Problem description
Reproduce every line of text from the records below word for word, leaving out the pictures.
Records supplied Block Start
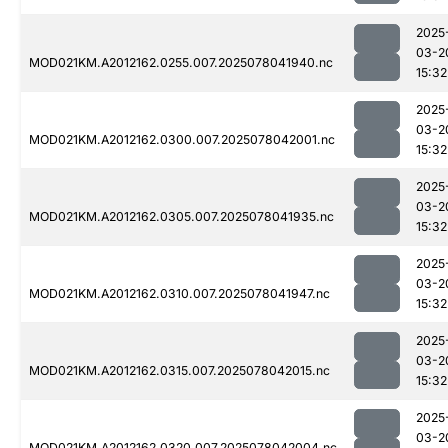
2025
03-2
MOD021KM.A2012162.0255.007.2025078041940.nc
15:32
2025
03-2
MOD021KM.A2012162.0300.007.2025078042001.nc
15:32
2025
03-2
MOD021KM.A2012162.0305.007.2025078041935.nc
15:32
2025
03-2
MOD021KM.A2012162.0310.007.2025078041947.nc
15:32
2025
03-2
MOD021KM.A2012162.0315.007.2025078042015.nc
15:32
2025
03-2
MOD021KM.A2012162.0320.007.2025078042004.nc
Records supplied Block End
Solution to this problem
2025
03-2
MOD021KM.A2012162.0255.007.2025078041940.nc
15:32
2025
03-2
MOD021KM.A2012162.0300.007.2025078042001.nc
15:32
2025
03-2
MOD021KM.A2012162.0305.007.2025078041935.nc
15:32
2025
03-2
MOD021KM.A2012162.0310.007.2025078041947.nc
15:32
2025
03-2
MOD021KM.A2012162.0315.007.2025078042015.nc
15:32
2025
03-2
MOD021KM.A2012162.0320.007.2025078042004.nc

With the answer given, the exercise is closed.